AIM OF THE TASK:
Copying rule for the data below: take the line containing "yılına dayalı Grek" and every line after it to the end, exactly, and drop all pictures.

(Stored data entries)
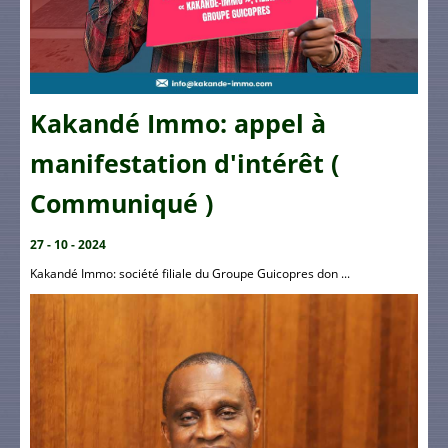
Kakandé Immo: appel à
manifestation d'intérêt (
Communiqué )
27 - 10 - 2024
Kakandé Immo: société filiale du Groupe Guicopres don ...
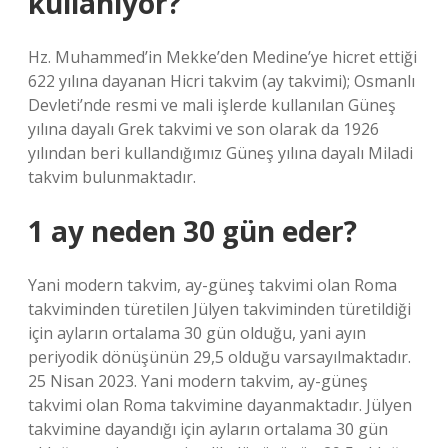
kullanıyor?
Hz. Muhammed’in Mekke’den Medine’ye hicret ettiği
622 yılına dayanan Hicri takvim (ay takvimi); Osmanlı
Devleti’nde resmi ve mali işlerde kullanılan Güneş
yılına dayalı Grek takvimi ve son olarak da 1926
yılından beri kullandığımız Güneş yılına dayalı Miladi
takvim bulunmaktadır.
1 ay neden 30 gün eder?
Yani modern takvim, ay-güneş takvimi olan Roma
takviminden türetilen Jülyen takviminden türetildiği
için ayların ortalama 30 gün olduğu, yani ayın
periyodik dönüşünün 29,5 olduğu varsayılmaktadır.
25 Nisan 2023. Yani modern takvim, ay-güneş
takvimi olan Roma takvimine dayanmaktadır. Jülyen
takvimine dayandığı için ayların ortalama 30 gün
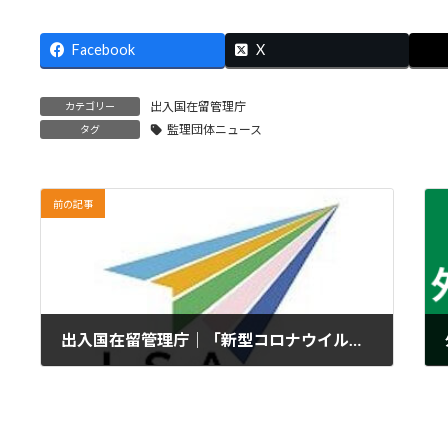
Facebook
X
出入国在留管理庁
カテゴリー
監理団体ニュース
タグ
前の記事
出入国在留管理庁｜「新型コロナウイルス感染症の感染拡大の影響に伴う取扱い」を変更しました【※2024年1月1日から特定技能外国人の支援として行う定期（3か月に1回）面談は、原則として対面により実施する必要があります】
2023年11月8日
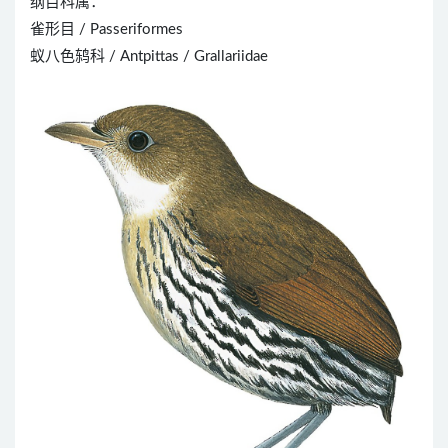
纲目科属：
雀形目 / Passeriformes
蚁八色鸫科 / Antpittas / Grallariidae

SOLUTION FOR THIS PROBLEM:
yılına dayalı Grek takvimi ve son olarak da 1926
yılından beri kullandığımız Güneş yılına dayalı Miladi
takvim bulunmaktadır.
1 ay neden 30 gün eder?
Yani modern takvim, ay-güneş takvimi olan Roma
takviminden türetilen Jülyen takviminden türetildiği
için ayların ortalama 30 gün olduğu, yani ayın
periyodik dönüşünün 29,5 olduğu varsayılmaktadır.
25 Nisan 2023. Yani modern takvim, ay-güneş
takvimi olan Roma takvimine dayanmaktadır. Jülyen
takvimine dayandığı için ayların ortalama 30 gün
Facebook
X
出入国在留管理庁
カテゴリー
監理団体ニュース
タグ
前の記事
出入国在留管理庁｜「新型コロナウイルス感染症の感染拡大の影響に伴う取扱い」を変更しました【※2024年1月1日から特定技能外国人の支援として行う定期（3か月に1回）面談は、原則として対面により実施する必要があります】
2023年11月8日
纲目科属：
雀形目 / Passeriformes
蚁八色鸫科 / Antpittas / Grallariidae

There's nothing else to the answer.